Boorowa Then

Before white settlement, two tribes of Aboriginal people inhabited this district. The wiradjuri people are credited with naming it - in their languageBoorowa means 'plain turkey'. Others believe it was the Ngunnawal tribe who named Boorowa. Few, if any of the original inhabitants survived the trauma and disease of the British advance into the south west slopes and plains.

Back in the 1820's, the Irish influence began in Boorowa with cousins Roger Corcoran and Ned Ryan. They arrived here as ticket of leave men, dispossessed of their land in Ireland andf therefore their livelihood, by an oppressive British regime. They'd been transported from Clonulty in Tipperary for their part in the demolition of an infirmary that was ear-marked for occupation by the British army. Their 'Tickets' were granted after serving seven years of assignment to a Samuel Hassall, a farmer at Camden NSW. In Boorowa the cousins worked hard for Samuel's brother, Thomas - a clergyman/farmer. Roger and Ned prospered and encouraged family members and friends to the district. With a famine at home, the Irish began arriving in droves. Many of those original names dominate the local phone book today and can also be found on street signs and on he gates of farms. Ryans Creek flows (sometimes) through the golf course and int the pond behind the present Council Chambers.

Collected data
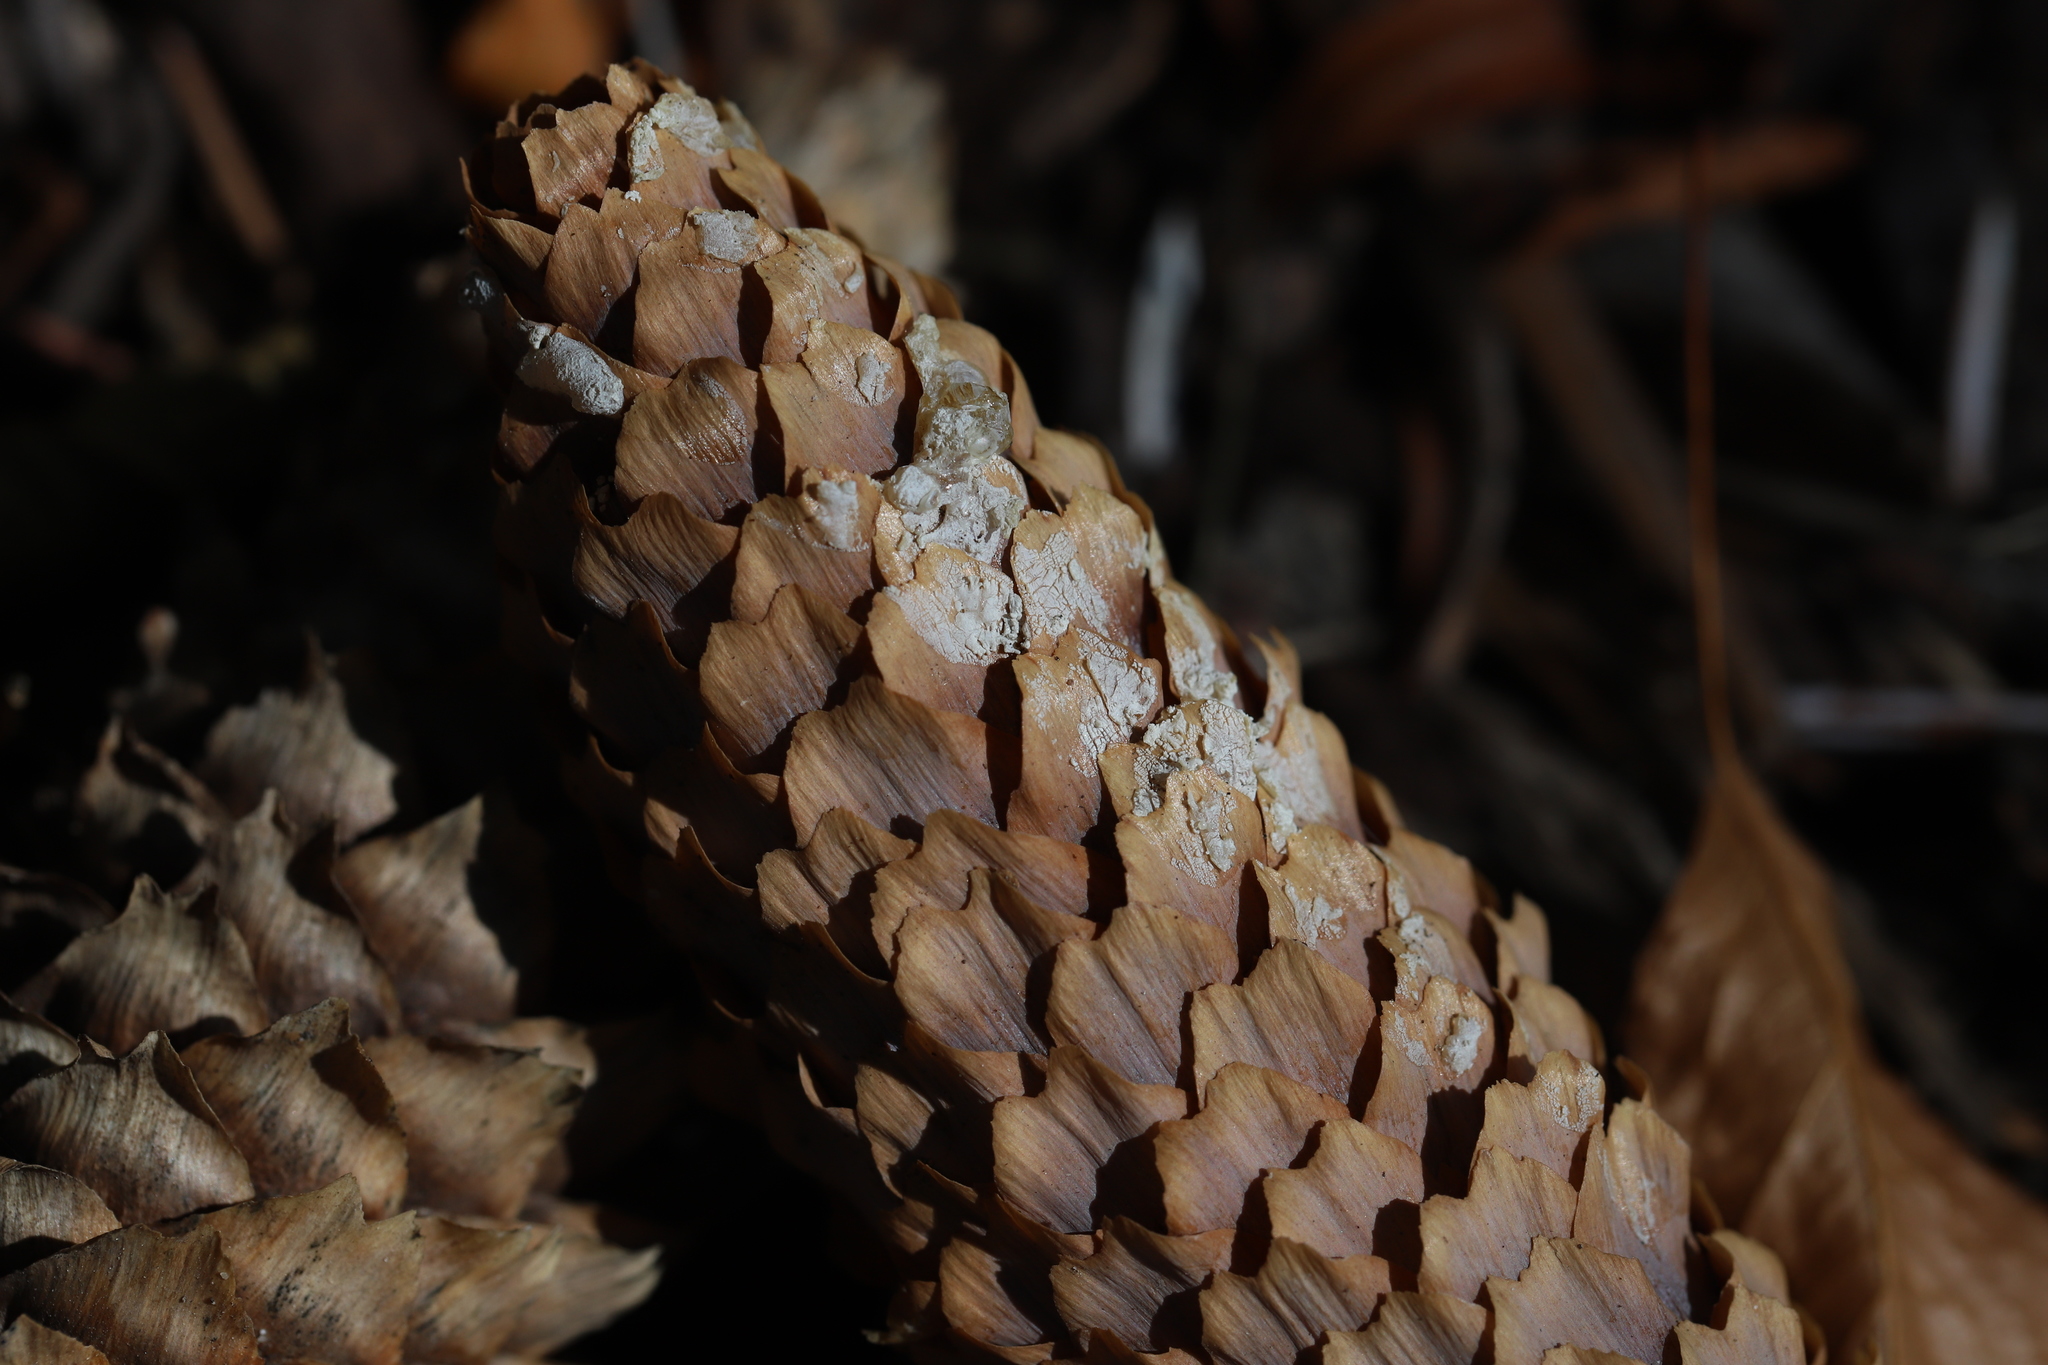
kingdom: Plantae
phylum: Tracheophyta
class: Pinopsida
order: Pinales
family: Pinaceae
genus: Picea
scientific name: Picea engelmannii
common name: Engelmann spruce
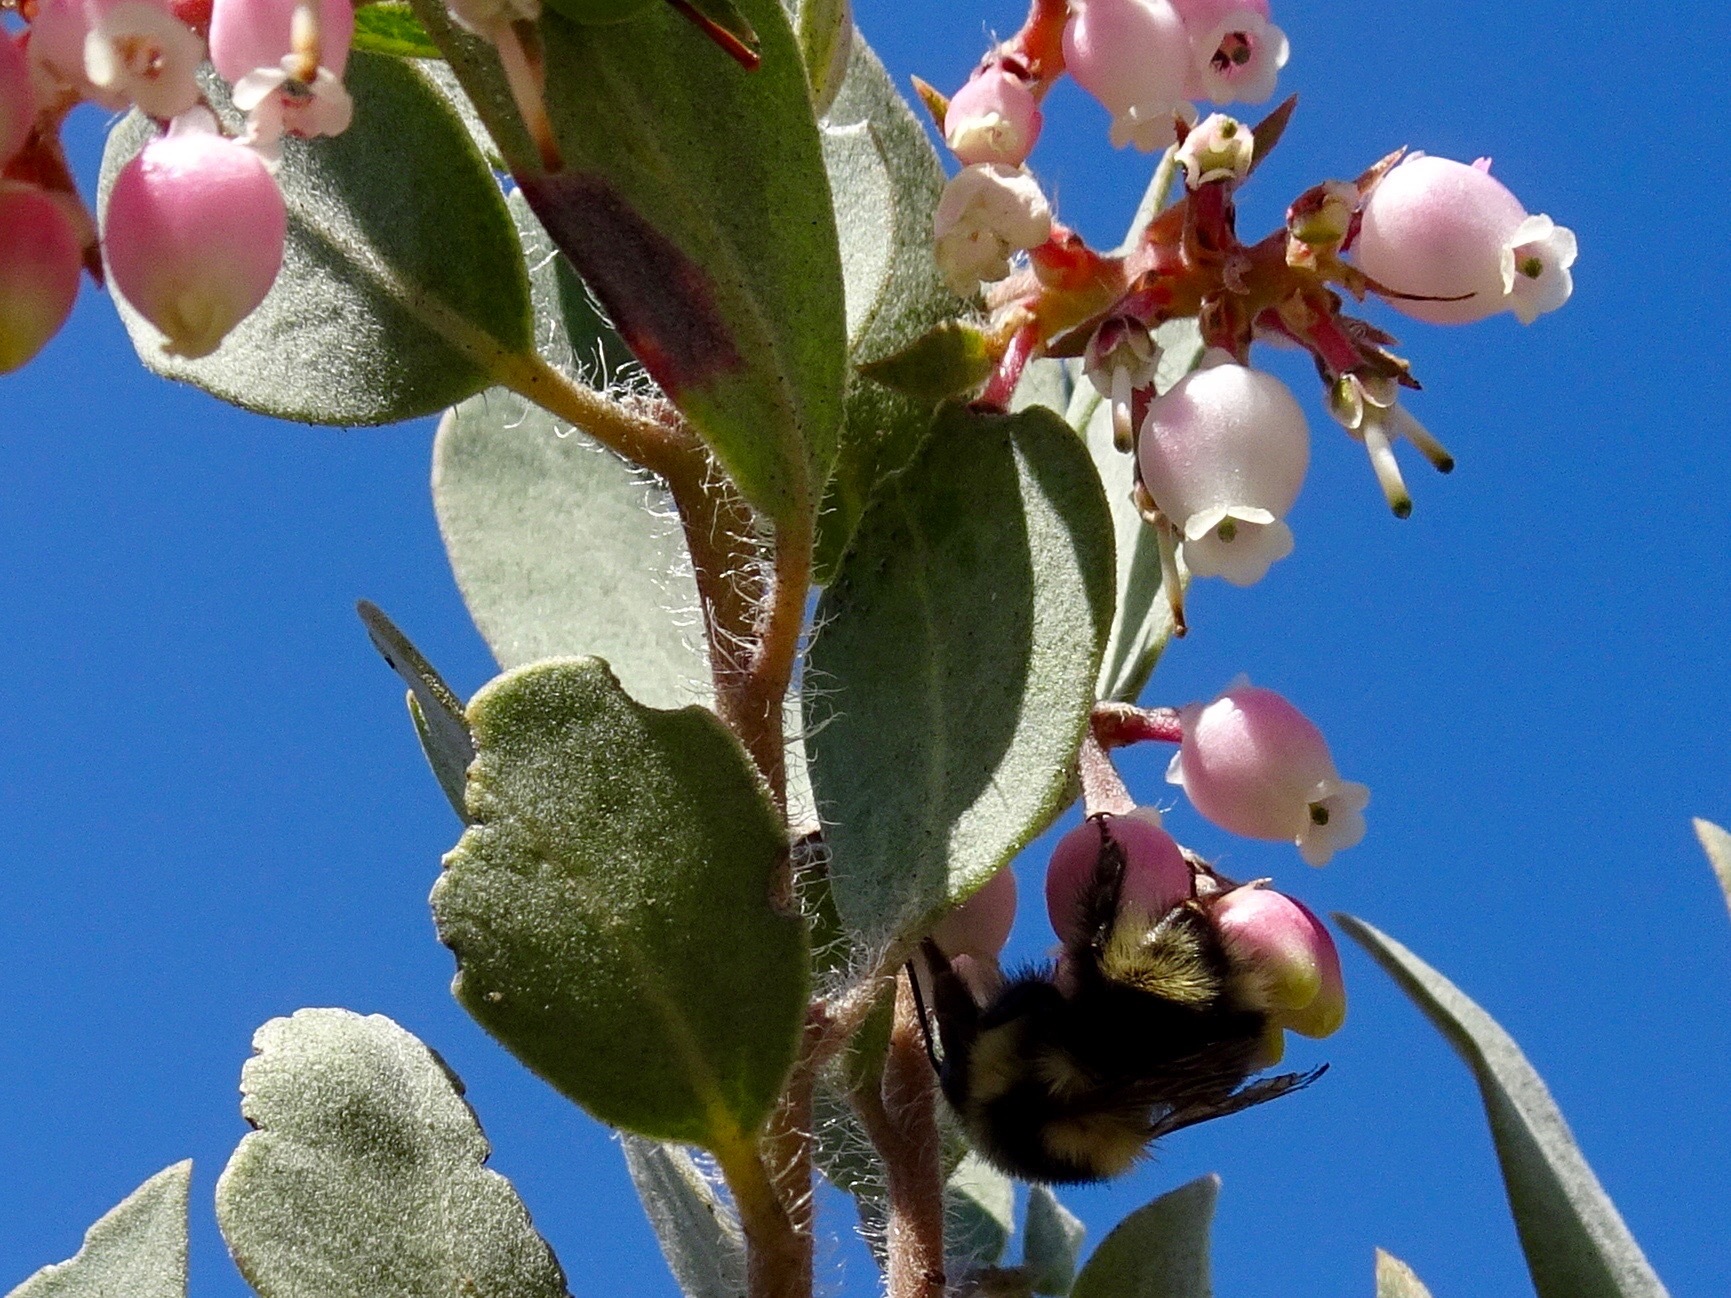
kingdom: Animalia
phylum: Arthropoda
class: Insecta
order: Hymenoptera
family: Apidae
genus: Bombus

REQUIRED WORK ::
(1) Copy the passage on Boorowa's history word for word, everything from "Boorowa Then" down to "slopes and plains.".
(2) According to the Boorowa history, how many years of assignment did Roger Corcoran and Ned Ryan serve before their tickets of leave were granted?
(3) Continue the account of Boorowa's history from the point where it stops.

TASK-BY-TASK ANSWERS ::
(1)
Boorowa Then

Before white settlement, two tribes of Aboriginal people inhabited this district. The wiradjuri people are credited with naming it - in their languageBoorowa means 'plain turkey'. Others believe it was the Ngunnawal tribe who named Boorowa. Few, if any of the original inhabitants survived the trauma and disease of the British advance into the south west slopes and plains.

(2) Seven years.

(3)
Other newcomers from the British Isles and Europe also shaped the social and economic fabric of the district. Many of the soldiers in the colony were recipients of land grants. The soldier/farmer transition was not always a success and when the fight to produce crops and stock was lost, the land was abandoned and the ex-military men moved on.

The Galloping Parson

The Galloping Parson - Reverend Thomas Hassall

The prosperous Hassalls acquired vast tracts of land in Bathurst, Camden and Boorowa; they were British and descended from Anglican missionairies. Thomas Hassall was famously dubbed 'the galloping parson' when he rode into Boorowa to deliver the first religous service here. He believed in practical religion and was an enthusiastic supporter of Methodists and Dissenters while conducting his own brand of evangelical Anglicanism in a parish he called 'Australia beyond Liverpool'. But the original Irish settlers, because of the tragic circumstances of their expulsion from their homeland, created and nutured a 'little Ireland' of culture and Catholicism in Boorowa that remains today.

In the early days the township saw mayhem and even murder as the result of isolation, stress and loss caused by drought, flood and aven earthquakes. There were drink-fired disputes and sober but bitter and long-running battles over boundaries and who owned what sheep or cattle.